Recent test flights went well enough, but they didn’t suggest that rapid reuse is around the corner. SpaceX may initially end up reusing only boosters, which would increase the cost of deploying space data centers. Currently, the company is still undergoing an FAA accident investigation to determine why the booster stage failed to perform a controlled reentry as planned. SpaceX did not answer questions about when the rocket would fly again, but said it plans to begin launching Starlink satellites by the end of this year.

However, please take that with a grain of salt. Consider that NASA has a nearly $4 billion contract with SpaceX to use Starship as a lunar lander, but it’s not yet ready to tackle the spacecraft’s test mission, scheduled for late 2027.

Buyer beware

If retail investors bought SpaceX stock, they would have a near-monopoly bet on U.S. and European access to space, global communications networks and the most ambitious infrastructure projects of the AI ​​era.

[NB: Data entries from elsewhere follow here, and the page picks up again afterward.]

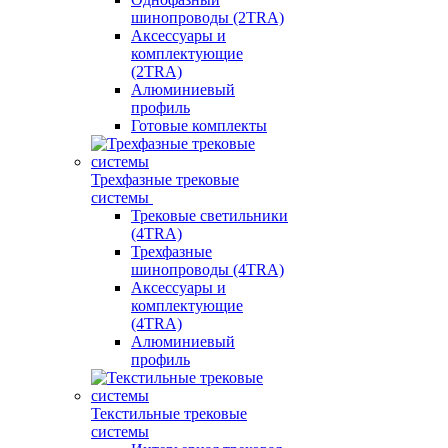
шинопроводы (2TRA)
Аксессуары и
комплектующие
(2TRA)
Алюминиевый
профиль
Готовые комплекты
Трехфазные трековые
системы
Трековые светильники
(4TRA)
Трехфазные
шинопроводы (4TRA)
Аксессуары и
комплектующие
(4TRA)
Алюминиевый
профиль
Текстильные трековые
системы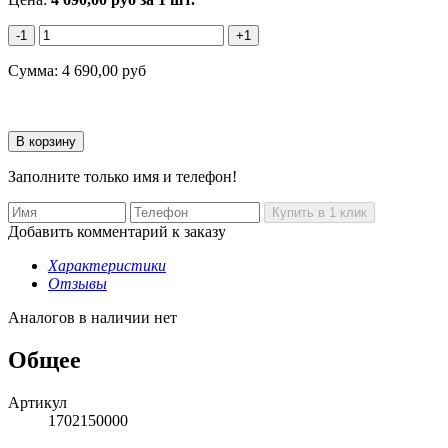
-1
+1
Сумма:
4 690,00
руб
Заполните только имя и телефон!
Добавить комментарий к заказу
Характеристики
Отзывы
Аналогов в наличии нет
Общее
Артикул
1702150000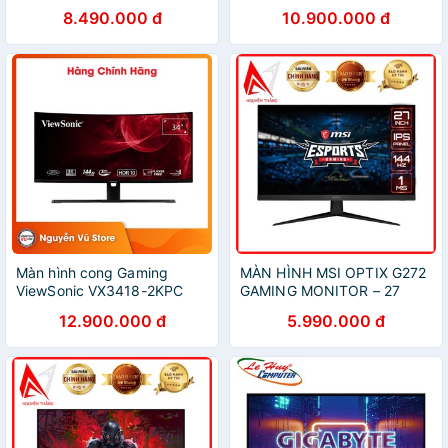
inch FHD 165Hz - Cong
- 34GL750-B.ATV
8.490.000 đ
10.900.000 đ
Màn hình cong Gaming
MÀN HÌNH MSI OPTIX G272
ViewSonic VX3418-2KPC
GAMING MONITOR – 27
34" 2K 144Hz - Hàng Chính
INCH, FHD, IPS, 144HZ, 1MS
12.900.000 đ
5.990.000 đ
hãng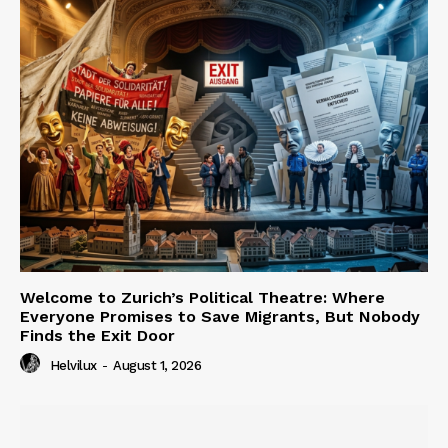
Welcome to Zurich’s Political Theatre: Where
Everyone Promises to Save Migrants, But Nobody
Finds the Exit Door
Helvilux
-
August 1, 2026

These projects rely on SpaceX creating something never seen before: a fully reusable rocket. The company will also need to build a high-speed production facility for AI satellites, which will be completed in 18 months instead of the 10 years it took for Starlink’s manufacturing development. Finally, there is a need to build chip foundries in the United States, something even silicon specialist companies are reluctant to undertake. Musk is right that SpaceX is the only company capable of building these anytime soon, but that says as much about the challenge as the company’s chances of achieving it.

Mr. Musk has always said he would not take SpaceX public until it reaches Mars because fickle investors could lose confidence along the way. Those plans may have been postponed, but the plans he laid out ahead of the company’s IPO could be just as difficult.